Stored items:
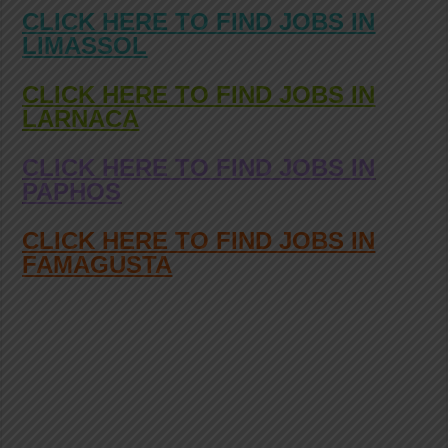
CLICK HERE TO FIND JOBS IN
LIMASSOL
CLICK HERE TO FIND JOBS IN
LARNACA
CLICK HERE TO FIND JOBS IN
PAPHOS
CLICK HERE TO FIND JOBS IN
FAMAGUSTA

# What the task asks:
When you copy the data, keep every line exact and leave out each picture.

# Response area:
CLICK HERE TO FIND JOBS IN
LIMASSOL
CLICK HERE TO FIND JOBS IN
LARNACA
CLICK HERE TO FIND JOBS IN
PAPHOS
CLICK HERE TO FIND JOBS IN
FAMAGUSTA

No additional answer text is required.